Large Hadron Collider restarts
Monday 25 April 2022
25th April 2022. CERN press release
The
world’s largest and most powerful particle accelerator has restarted
after a break of more than three years for maintenance, consolidation
and upgrade work. Today, 22 April, at 12:16 CEST, two beams of
protons circulated in opposite directions around the Large Hadron Collider’s 27-kilometre ring at their injection energy of 450 billion electronvolts (450 GeV).
“These
beams circulated at injection energy and contained a relatively small
number of protons. High-intensity, high-energy collisions are a couple
of months away,” says the Head of CERN’s Beams department, Rhodri Jones.
“But first beams represent the successful restart of the accelerator
after all the hard work of the long shutdown.”
“The
machines and facilities underwent major upgrades during the second long
shutdown of CERN’s accelerator complex,” says CERN’s Director for
Accelerators and Technology, Mike Lamont. “The LHC itself has undergone
an extensive consolidation programme and will now operate at an even
higher energy and, thanks to major improvements in the injector complex,
it will deliver significantly more data to the upgraded LHC
experiments.”
Pilot
beams circulated in the LHC for a brief period in October 2021.
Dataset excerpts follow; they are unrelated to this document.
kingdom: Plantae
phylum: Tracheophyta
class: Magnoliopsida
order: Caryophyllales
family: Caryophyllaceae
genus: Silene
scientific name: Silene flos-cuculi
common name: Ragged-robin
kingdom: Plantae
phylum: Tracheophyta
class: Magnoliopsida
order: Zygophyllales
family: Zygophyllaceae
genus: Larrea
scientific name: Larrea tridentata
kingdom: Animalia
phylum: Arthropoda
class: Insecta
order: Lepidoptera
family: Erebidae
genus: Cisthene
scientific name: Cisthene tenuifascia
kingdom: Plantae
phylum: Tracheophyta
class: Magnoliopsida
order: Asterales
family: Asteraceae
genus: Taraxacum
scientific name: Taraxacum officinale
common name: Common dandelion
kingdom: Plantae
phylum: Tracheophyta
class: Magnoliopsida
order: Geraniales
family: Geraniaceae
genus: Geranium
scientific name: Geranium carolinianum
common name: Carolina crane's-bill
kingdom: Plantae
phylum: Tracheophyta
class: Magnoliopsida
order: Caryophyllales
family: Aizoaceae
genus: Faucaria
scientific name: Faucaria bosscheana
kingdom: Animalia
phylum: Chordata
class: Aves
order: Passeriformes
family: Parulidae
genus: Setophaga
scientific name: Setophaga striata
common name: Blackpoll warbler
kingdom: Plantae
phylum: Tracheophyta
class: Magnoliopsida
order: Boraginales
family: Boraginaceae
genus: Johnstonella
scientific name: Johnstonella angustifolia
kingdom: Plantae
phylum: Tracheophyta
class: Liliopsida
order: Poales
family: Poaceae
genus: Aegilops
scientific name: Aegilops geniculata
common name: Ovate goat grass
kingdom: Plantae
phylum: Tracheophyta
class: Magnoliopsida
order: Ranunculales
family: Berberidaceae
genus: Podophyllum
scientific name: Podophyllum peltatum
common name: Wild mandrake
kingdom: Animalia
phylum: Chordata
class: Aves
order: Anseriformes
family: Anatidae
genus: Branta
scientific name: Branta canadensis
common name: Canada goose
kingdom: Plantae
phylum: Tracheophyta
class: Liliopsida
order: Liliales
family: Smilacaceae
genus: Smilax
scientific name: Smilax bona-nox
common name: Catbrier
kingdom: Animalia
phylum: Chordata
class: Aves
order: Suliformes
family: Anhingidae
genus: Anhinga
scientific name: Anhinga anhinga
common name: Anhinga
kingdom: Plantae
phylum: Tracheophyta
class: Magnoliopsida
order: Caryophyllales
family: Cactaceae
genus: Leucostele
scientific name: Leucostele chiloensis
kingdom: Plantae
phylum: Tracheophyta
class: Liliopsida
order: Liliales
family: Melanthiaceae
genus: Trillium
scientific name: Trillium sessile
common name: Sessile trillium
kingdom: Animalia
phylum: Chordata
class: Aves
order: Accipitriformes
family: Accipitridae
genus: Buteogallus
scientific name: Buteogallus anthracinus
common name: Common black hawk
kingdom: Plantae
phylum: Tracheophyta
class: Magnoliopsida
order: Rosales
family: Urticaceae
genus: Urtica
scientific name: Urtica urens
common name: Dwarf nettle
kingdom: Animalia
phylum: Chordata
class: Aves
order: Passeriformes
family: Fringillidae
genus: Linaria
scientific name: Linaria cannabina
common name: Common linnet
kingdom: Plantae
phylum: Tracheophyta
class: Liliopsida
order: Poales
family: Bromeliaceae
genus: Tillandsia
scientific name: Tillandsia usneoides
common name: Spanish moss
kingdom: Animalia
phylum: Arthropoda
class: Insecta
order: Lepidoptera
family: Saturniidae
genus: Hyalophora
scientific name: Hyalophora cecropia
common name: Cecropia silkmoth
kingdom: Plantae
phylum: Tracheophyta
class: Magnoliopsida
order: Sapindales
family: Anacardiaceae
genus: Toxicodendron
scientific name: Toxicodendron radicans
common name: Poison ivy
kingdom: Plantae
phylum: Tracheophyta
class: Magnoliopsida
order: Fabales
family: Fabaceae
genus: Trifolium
However, the beams that circulated today mark not only the end of the
second long shutdown for the LHC but also the beginning of preparations
for four years of physics-data taking, which is expected to start this
summer.
Until
then, LHC experts will work around the clock to progressively
recommission the machine and safely ramp up the energy and intensity of
the beams before delivering collisions to the experiments at a record
energy of 13.6 trillion electronvolts (13.6 TeV).
This third run of the LHC, called Run 3, will see the machine’s experiments collecting data from collisions not only at a record energy but also in unparalleled numbers. The ATLAS and CMS experiments can each expect to receive more collisions during this physics run than in the two previous physics runs combined, while LHCb,
which underwent a complete revamp during the shutdown, can hope to see
its collision count increase by a factor of three. Meanwhile, ALICE, a
specialised detector for studying heavy-ion collisions, can expect a
fifty times increase in the total number of recorded ion collisions,
thanks to the recent completion of a major upgrade.
The unprecedented number of collisions will allow international teams of physicists at CERN and across the world to study the Higgs boson in great detail and put the Standard Model of particle physics and its various extensions to the most stringent tests yet.
Other things to look forward to in Run 3 include the operation of two new experiments, FASER and SND@LHC, designed to look for physics beyond the Standard Model; special proton–helium collisions to measure how
often the antimatter counterparts of protons are produced in these
collisions; and collisions involving oxygen ions that will improve
physicists’ knowledge of cosmic-ray physics and the quark–gluon plasma, a state of matter that existed shortly after the Big Bang.